Sport can be a fantastic vehicle for young people to gain important life skills that will help them to prosper. Participation in sport can allow young people to experience ‘competition’, develop social skills, contribute to teamwork, explore their responses to mistakes, and manage success, failure, and feedback from others. Youth sport coaches, parents, and practitioners play an important role in creating a supportive environment to allow an athlete to develop these important psychological and social skills.

The 5Cs is an evidence based framework that was developed to help athletes, coaches, parents, and practitioners to thrive in sport and through the challenges that sport offers. Sport imposes not only physical and technical, but also mental, emotional and social demands on young athletes. When they understand and embrace such demands, young athletes begin to develop coping skills that enable them not only to thrive in sport but also to transfer such learning to other life domains, for example, school, family, and work settings.
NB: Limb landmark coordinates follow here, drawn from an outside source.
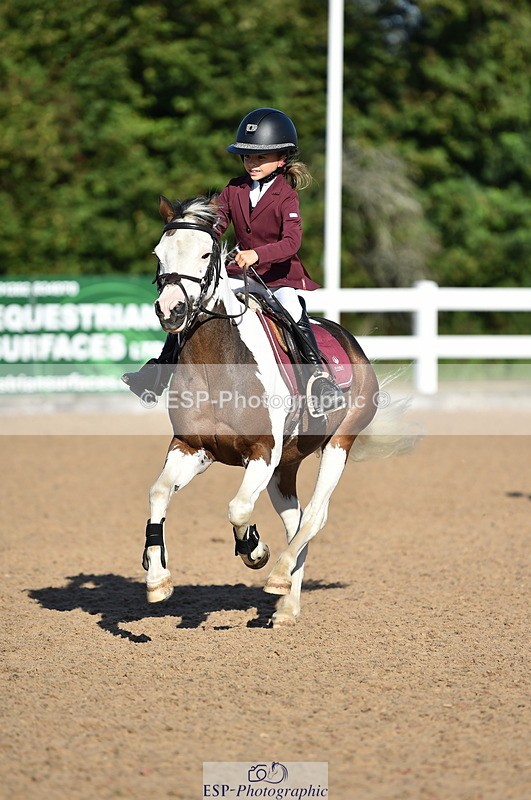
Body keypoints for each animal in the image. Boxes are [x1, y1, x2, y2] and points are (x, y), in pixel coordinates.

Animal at [141, 194, 390, 627]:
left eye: (206, 254)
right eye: (159, 253)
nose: (170, 310)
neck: (215, 363)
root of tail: (349, 341)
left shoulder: (261, 451)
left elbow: (238, 508)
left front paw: (255, 551)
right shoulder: (192, 446)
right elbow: (159, 492)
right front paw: (157, 578)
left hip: (337, 443)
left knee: (315, 516)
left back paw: (278, 576)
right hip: (284, 467)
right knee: (296, 520)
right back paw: (287, 604)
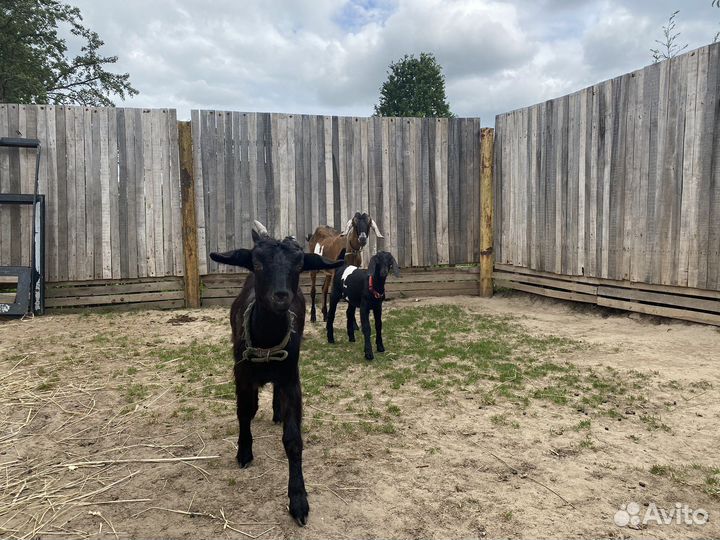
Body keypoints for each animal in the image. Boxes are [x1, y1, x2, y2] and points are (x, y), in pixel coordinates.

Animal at [209, 221, 343, 526]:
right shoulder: (241, 374)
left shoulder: (292, 378)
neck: (267, 344)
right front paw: (244, 452)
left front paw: (298, 500)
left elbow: (293, 440)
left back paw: (277, 410)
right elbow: (244, 412)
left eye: (299, 265)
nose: (281, 297)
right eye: (258, 264)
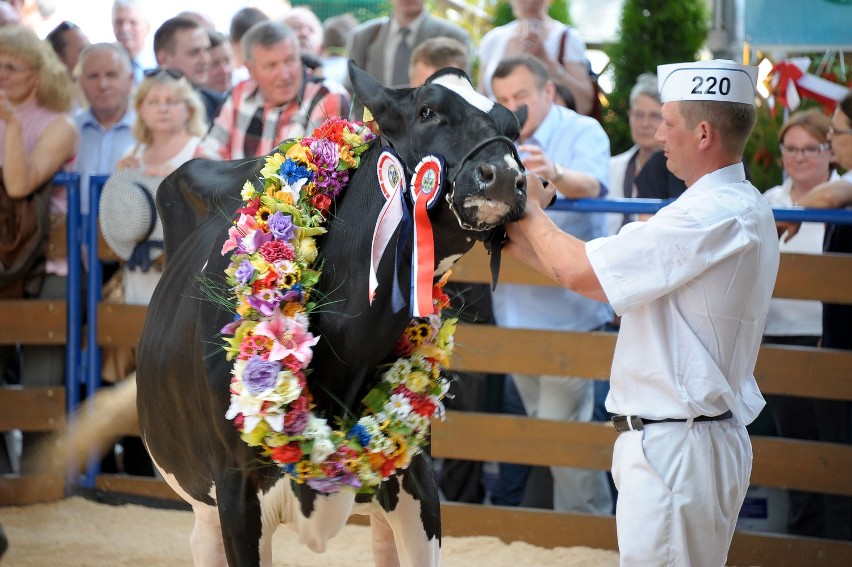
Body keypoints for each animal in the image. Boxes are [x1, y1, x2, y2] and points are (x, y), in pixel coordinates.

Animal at [138, 63, 524, 567]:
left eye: (513, 128)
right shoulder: (234, 489)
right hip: (202, 502)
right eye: (428, 110)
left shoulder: (416, 475)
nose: (505, 176)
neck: (351, 347)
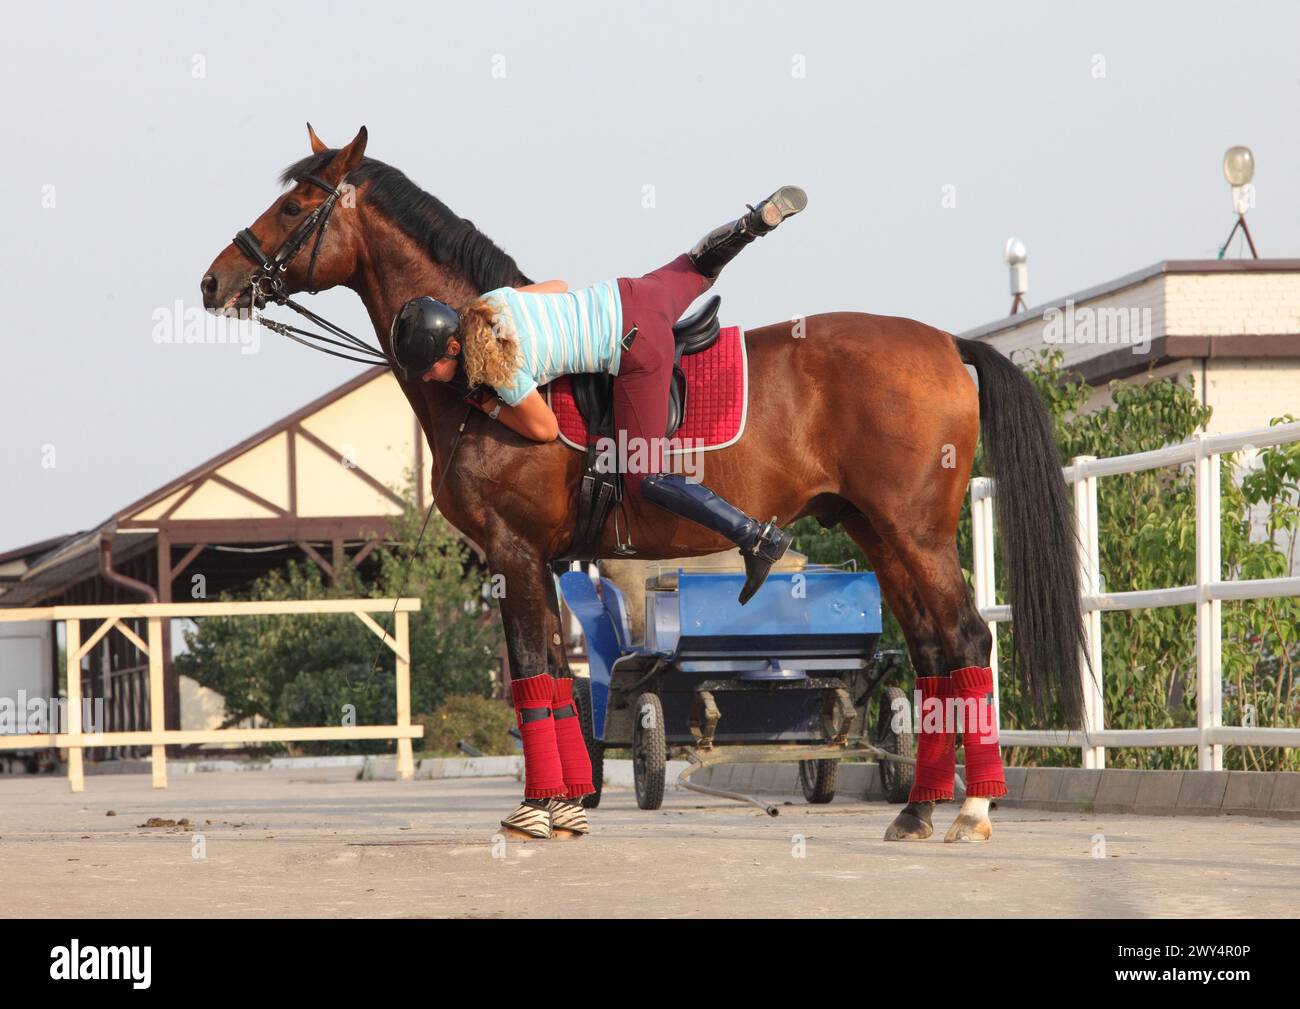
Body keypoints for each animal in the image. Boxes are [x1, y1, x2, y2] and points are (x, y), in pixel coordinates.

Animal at [195, 126, 1086, 842]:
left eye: (296, 204)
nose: (214, 281)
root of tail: (946, 342)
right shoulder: (538, 563)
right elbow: (556, 679)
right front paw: (566, 804)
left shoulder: (514, 554)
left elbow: (532, 675)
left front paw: (538, 811)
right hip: (879, 530)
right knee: (935, 653)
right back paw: (919, 806)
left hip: (914, 530)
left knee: (966, 642)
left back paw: (973, 806)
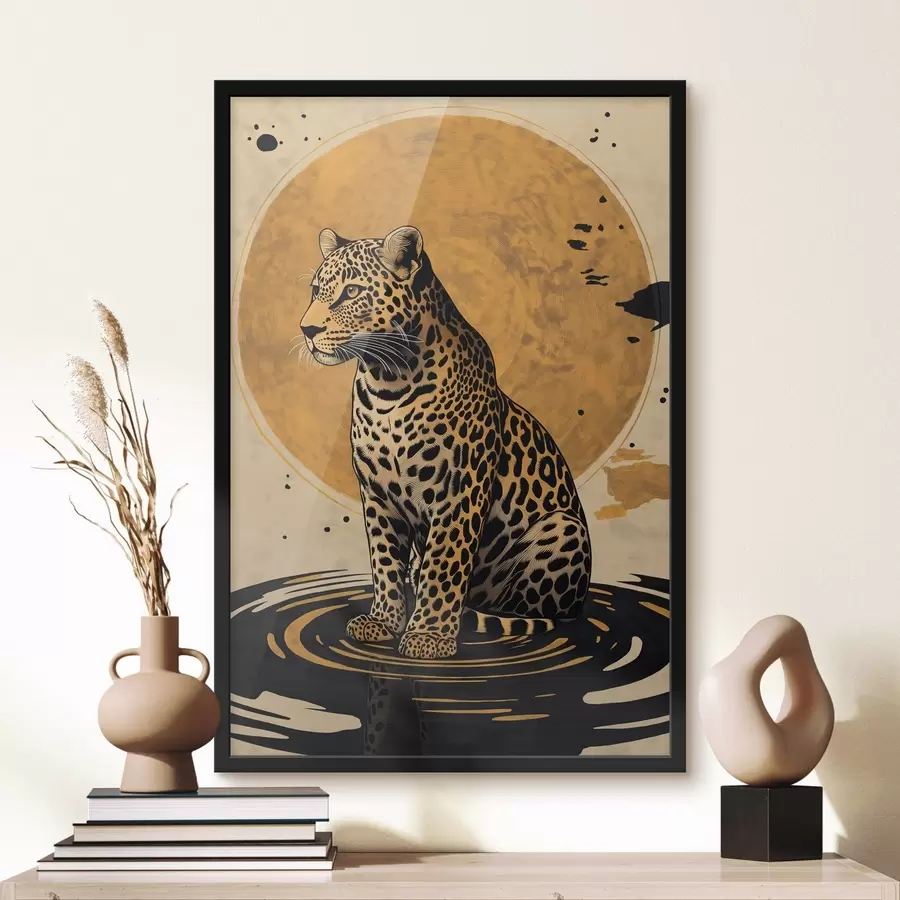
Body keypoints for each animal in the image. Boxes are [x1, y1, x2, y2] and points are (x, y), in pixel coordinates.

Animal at [299, 225, 592, 660]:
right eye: (316, 290)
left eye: (351, 292)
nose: (307, 330)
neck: (388, 380)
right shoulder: (377, 494)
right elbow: (384, 561)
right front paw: (384, 623)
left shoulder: (458, 491)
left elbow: (444, 564)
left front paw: (429, 635)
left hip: (563, 528)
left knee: (526, 610)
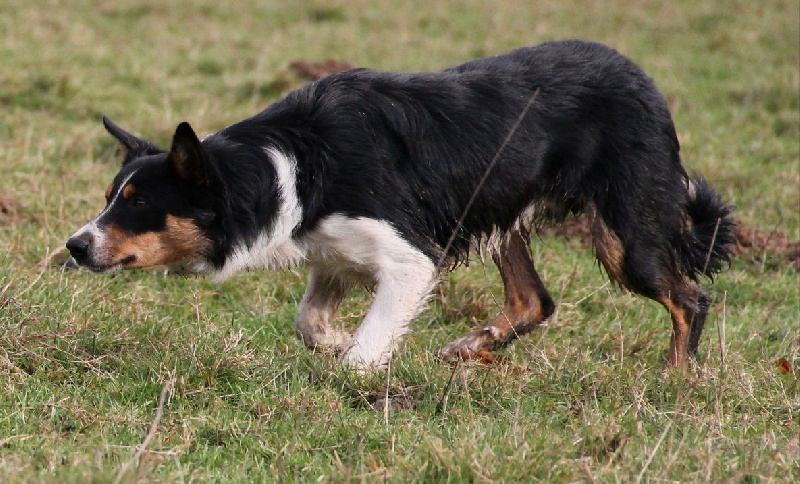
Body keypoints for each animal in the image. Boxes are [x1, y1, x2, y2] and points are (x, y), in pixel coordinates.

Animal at [65, 39, 736, 368]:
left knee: (689, 299)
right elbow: (310, 323)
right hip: (497, 211)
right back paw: (470, 347)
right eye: (110, 198)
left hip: (626, 234)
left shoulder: (411, 257)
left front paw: (355, 368)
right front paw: (338, 343)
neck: (295, 168)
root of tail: (645, 81)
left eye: (137, 204)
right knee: (534, 299)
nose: (73, 246)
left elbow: (363, 349)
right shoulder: (334, 256)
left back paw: (673, 382)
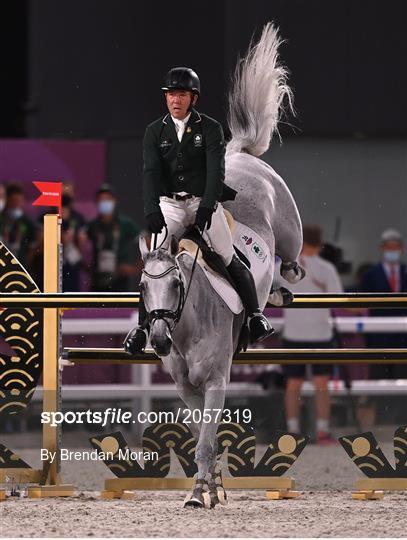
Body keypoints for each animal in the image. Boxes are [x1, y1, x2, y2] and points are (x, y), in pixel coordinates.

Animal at [139, 22, 304, 510]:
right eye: (143, 289)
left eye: (177, 285)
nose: (158, 339)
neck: (186, 326)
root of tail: (241, 154)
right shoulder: (186, 387)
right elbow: (201, 438)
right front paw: (211, 486)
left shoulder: (215, 381)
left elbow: (209, 439)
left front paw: (199, 494)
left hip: (288, 226)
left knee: (290, 260)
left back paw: (282, 287)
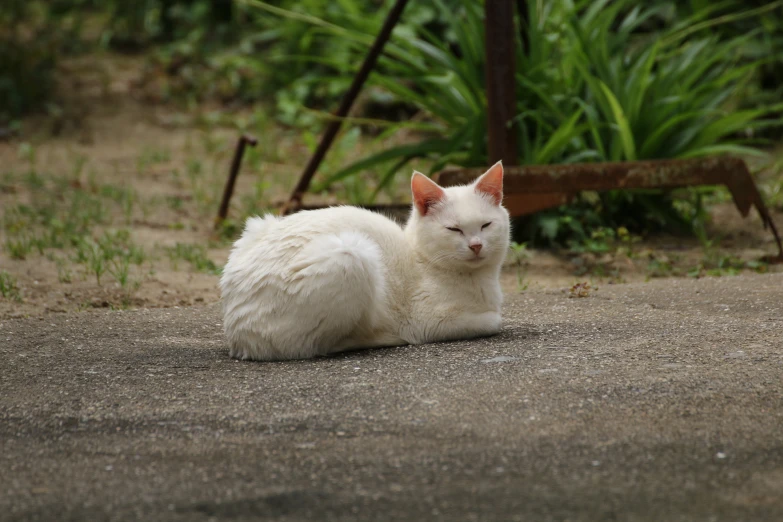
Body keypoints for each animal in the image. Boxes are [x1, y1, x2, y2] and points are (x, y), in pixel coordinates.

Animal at [220, 160, 512, 360]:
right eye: (454, 229)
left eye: (486, 225)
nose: (476, 245)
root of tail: (238, 337)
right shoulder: (428, 321)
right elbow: (494, 320)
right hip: (351, 254)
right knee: (309, 346)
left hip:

The 5Cs framework is represented by the skills and qualities of: Commitment, Communication, Concentration, Control, and Confidence. Take a look at the sections below to find out more about each ‘C’.


Commitment represents the motivation that drives a young athlete to play sport. Effort, engagement, self-challenge and persistence are the core attributes of a committed athlete. To influence an athlete’s intrinsic motivation, they require a sense of autonomy, competence and relatedness throughout their sporting participation.


Communication represents the verbal and non-verbal interactions between athletes and others, for example, a coach, parent, or teammate. Verbal responses include giving specific information, feedback, praise and encouragement. Non-verbal responses include hand signals, reactions to mistakes and positive/negative gestures.

The 5Cs aims to created strong HELPAs: those who Help, Encourage, Listen, Praise and Acknowledge others.


Concentration plays a key role in regulating the quality of an athlete’s performance. Concentration is an athlete’s ability to sustain attention on an object, person, thought, feeling or action for a defined period of time. The quality of an athlete’s concentration is determined by:

Attentional Focus: where their focus of attention is placed.

Attention Span: the ability to remain focused and/or hold attention for a required length of time without being distracted.

There are many different things to focus on at different times when playing sport. An athlete’s ability to focus on and regulate all of these different things is evidenced by the decisions they make and this reflects their ability to ‘concentrate’.


Control is closely linked to concentration as they both regulate an athlete’s focus of attention, thoughts and emotions. Athletes can experience positive emotions (joy, happiness and excitement) in situations, such as scoring a goal. In contrast, if a goal is conceded, for example, athletes can experience a range of negative emotions. Control is as much about helping athletes learn not to get ahead of themselves, as it is about understanding, accepting and managing negative emotions.

This self-control can include body language, self-talk and breathing.

How an athlete perceives a scenario is important to their resultant self-talk and body language. If an athlete perceives a scenario to be good, their self-talk is likely to be positive. If they perceive the scenario to be bad, their self-talk is likely to be negative. An athlete’s interpretation of scenarios is therefore key, and it is important for them to understand that ‘negative’ scenarios could lead to positive behaviour… it’s our choice.


Confidence comes as the last ‘C’ because it is influenced and developed by the other four ‘C’s. Confidence is a state of mind empowered by an athlete’s belief about executing skills to a desired level or achieving specific outcomes.

Confidence is a skill that athletes can develop, built on effort, skills, accomplishments and support. This skill allows athletes to approach challenges, take opportunities and make decisions that less confident athletes would see as threats. For young athletes, there are four main sources of confidence: recent past accomplishments, vicarious experience, verbal persuasion and emotional control.